By Christian Lowe
WARSAW (Reuters) - The European Court of Human Rights refused on Tuesday to reconsider its ruling that Poland hosted a secret CIA jail, a decision that will now oblige Warsaw to swiftly hold to account Polish officials who allowed the jail to operate.
The court's decision will add to pressure on other European countries to end years of secrecy about their involvement in the CIA's global program of secret detention after the Sept. 11, 2001, attacks on the United States.
The Polish foreign ministry, which had delayed implementing the court's ruling by submitting a request for an appeal, said in a statement it would now abide by the court's decision.
The original ruling in July last year included a demand that Poland swiftly conclude a criminal investigation into the jail, and pay compensation totaling 230,000 euros ($262,660) to two men who were held there.
"Poland is required to finally conduct a thorough and effective investigation, make public information concerning its role and hold those responsible to account," Helen Duffy, the lawyer for one of the men, Abu Zubaydah, said of Tuesday's decision.
"It is remarkable, and an affront to the rule of law, that despite the mass of information now available to us still no one has been held to account for torture," she said.
The wall of secrecy around the CIA program of "extraordinary rendition," already started to crumble in December last year when the U.S. Senate Intelligence Committee published a report into the scheme.

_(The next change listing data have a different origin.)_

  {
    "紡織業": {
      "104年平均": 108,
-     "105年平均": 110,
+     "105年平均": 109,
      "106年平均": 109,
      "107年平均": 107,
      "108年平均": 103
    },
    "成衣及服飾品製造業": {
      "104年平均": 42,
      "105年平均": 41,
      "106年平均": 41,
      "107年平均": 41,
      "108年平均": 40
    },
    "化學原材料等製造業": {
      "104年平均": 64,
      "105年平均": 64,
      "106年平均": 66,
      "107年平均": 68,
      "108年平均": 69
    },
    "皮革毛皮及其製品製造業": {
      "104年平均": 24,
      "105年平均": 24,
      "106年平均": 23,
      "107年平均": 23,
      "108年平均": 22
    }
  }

It detailed how dozens of detainees in CIA-run sites around the world were subject to torture -- including waterboarding or simulated drowning, and mock executions -- with little useful intelligence gained as a result.
After the release of the Senate report, former Polish president Aleksander Kwasniewski and former prime minister Leszek Miller acknowledged for the first time that they knew the CIA had been holding people on Polish soil.

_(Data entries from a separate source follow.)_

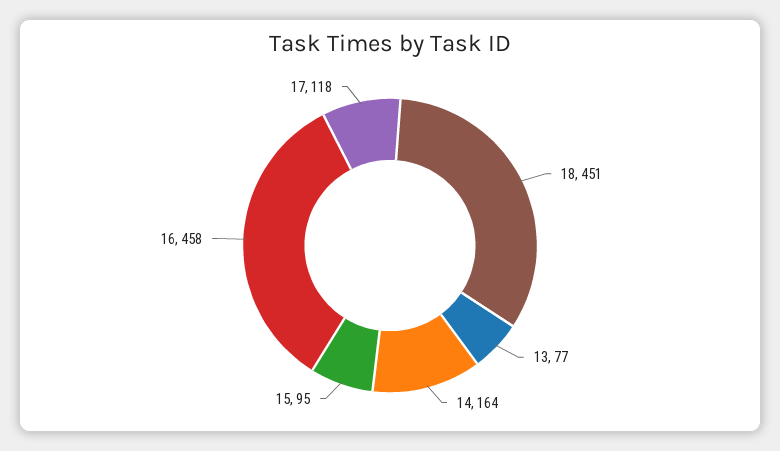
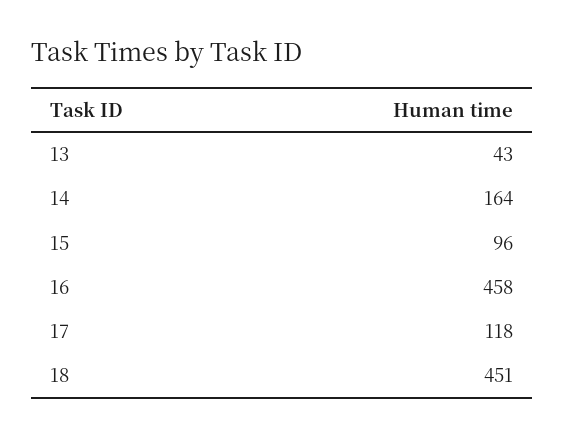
  {
    "18": 451,
-   "13": 77,
+   "13": 43,
    "14": 164,
-   "15": 95,
+   "15": 96,
    "16": 458,
    "17": 118
  }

But they said they knew nothing about what was happening inside the detention center, codenamed Quartz, in a villa on the grounds of an intelligence training academy in a Polish forest.
Lawyers for ex-detainees say the investigation is being deliberately stalled to avoid a politically embarrassing trial, possibly of senior Polish officials, but prosecutors deny that and say the case is complex and needs time.
Amrit Singh, a lawyer with the Open Society Justice Initiative who acted for Abd al-Rahim al-Nashiri, one of the men who brought the case against Poland, said Tuesday's ruling established a precedent for other countries.
"This judgment sends a message loud and clear that European states that collaborated in the CIA torture program cannot evade accountability," said Singh.